The power-sharing process that has been unfolding in Zimbabwe for months seemed close to collapse Monday after a summit of the Southern African Development Community that was intended to find a solution to a stalemate over the allocation of cabinet posts.
The summit of the 15-nation SADC's resolved that a Zimbabwean government of national unity should be formed immediately, and that President Robert Mugabe's ZANU-PF party and Morgan Tsvangirai's Movement for Democratic Change should share control of the disputed and politically sensitive Home Affairs Ministry.
The MDC considers the Home Affairs Ministry, which controls the national police force, to be a critical counterbalance to the Defense Ministry, under Mr. Mugabe's firm control.
Tsvangirai, prime minister-designate in the proposed national unity government stipulated by a Sept. 15 power-sharing agreement, rejected SADC's solution as unworkable given what he described as Mr. Mugabe's "utter contempt" for the MDC - in practice still Zimbabwe's opposition party though it won a parliamentary majority in March general elections.
Tsvangirai in remarks immediately after the release of the summit communique late Sunday, expressed bitterness that Southern African leaders had not been more decisive.
Mr. Mugabe welcomed the decision and said Monday that he would form a government "as soon as possible." The next move by Tsvangirai's MDC formation was not clear.
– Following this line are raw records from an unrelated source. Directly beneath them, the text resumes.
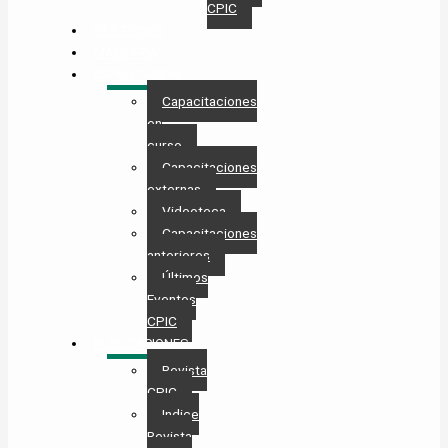
CPIC
GESTIONES
MAESTRÍA
CAPACITACIÓN
Capacitaciones
en
curso
Capacitaciones
externas
Videoteca
Capacitaciones
anteriores
Últimos
Eventos
CPIC
PUBLICACIONES
Revista
CPIC
Indice
Revista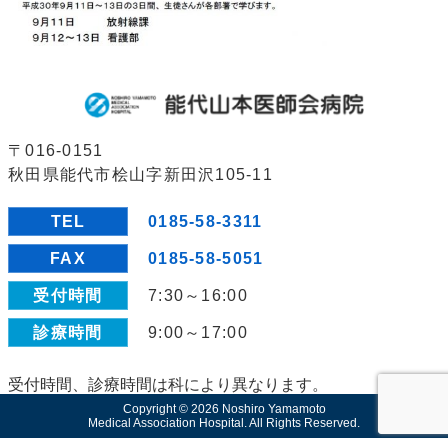
〒016-0151
秋田県能代市桧山字新田沢105-11
TEL
0185-58-3311
FAX
0185-58-5051
受付時間
7:30～16:00
診療時間
9:00～17:00
受付時間、診療時間は科により異なります。
Copyright © 2026 Noshiro Yamamoto
Medical Association Hospital. All Rights Reserved.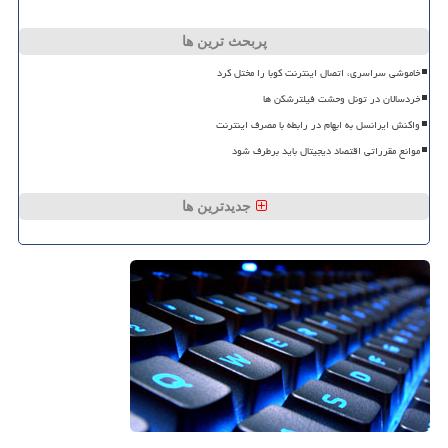
پربحث ترین ها
خاموشی سراسری، اتصال اینترنت کوبا را مختل کرد
خردسالان در تونل وحشت فیلترشکن ها
واکنش ایرانسل به ابهام در رابطه با مصرف اینترنت
موانع مقرراتی اقتصاد دیجیتال باید برطرف شود
جدیدترین ها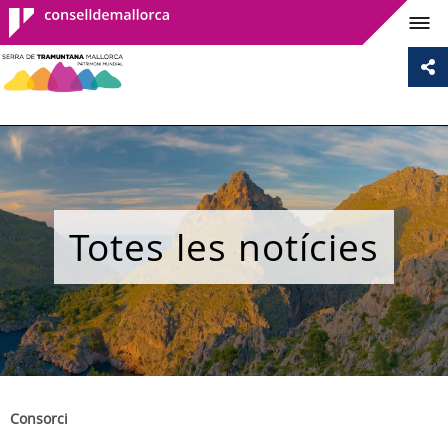
Consell de
Mallorca
Totes les notícies
Consorci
Its national executive and national council were to meet later this week to discuss strategy.
But Tsvangirai MDC spokesman Nelson Chamisa made clear in an interview with reporter Ntungamili Nkomo of VOA's Studio 7 for Zimbabwe that the party feels betrayed.
Rival MDC formation leader and deputy prime minister-designate Arthur Mutambara, said he fully supports Tsvangirai's demand for his party to control the Home Affairs Ministry.
Deputy Information Minister Bright Matonga said ZANU-PF is moving to form a government whether Tsvangirai joins it or not.
The summit's ruling that ZANU-PF and the MDC should share the Home Affairs Ministry left many Zimbabweans in the South African diaspora fuming at the regional body's failure to issue a clear-cut ruling in the crisis, reported Benedict Nhlapho from Johannesburg.
Harare correspondent Thomas Chiripasi of VOA's Studio 7 for Zimbabwe reported that civic leaders and ordinary Zimbabweans roundly condemned the SADC resolution.
The U.S. government on Monday expressed disappointment at SADC's failure to resolve the deadlock. A U.S. State Department spokesman said Mr. Mugabe's compromise offer was another attempt to "subvert the will" of the Zimbabwean people, and that new sanctions could be imposed if Mr. Mugabe fails to give the MDC a meaningful share in power.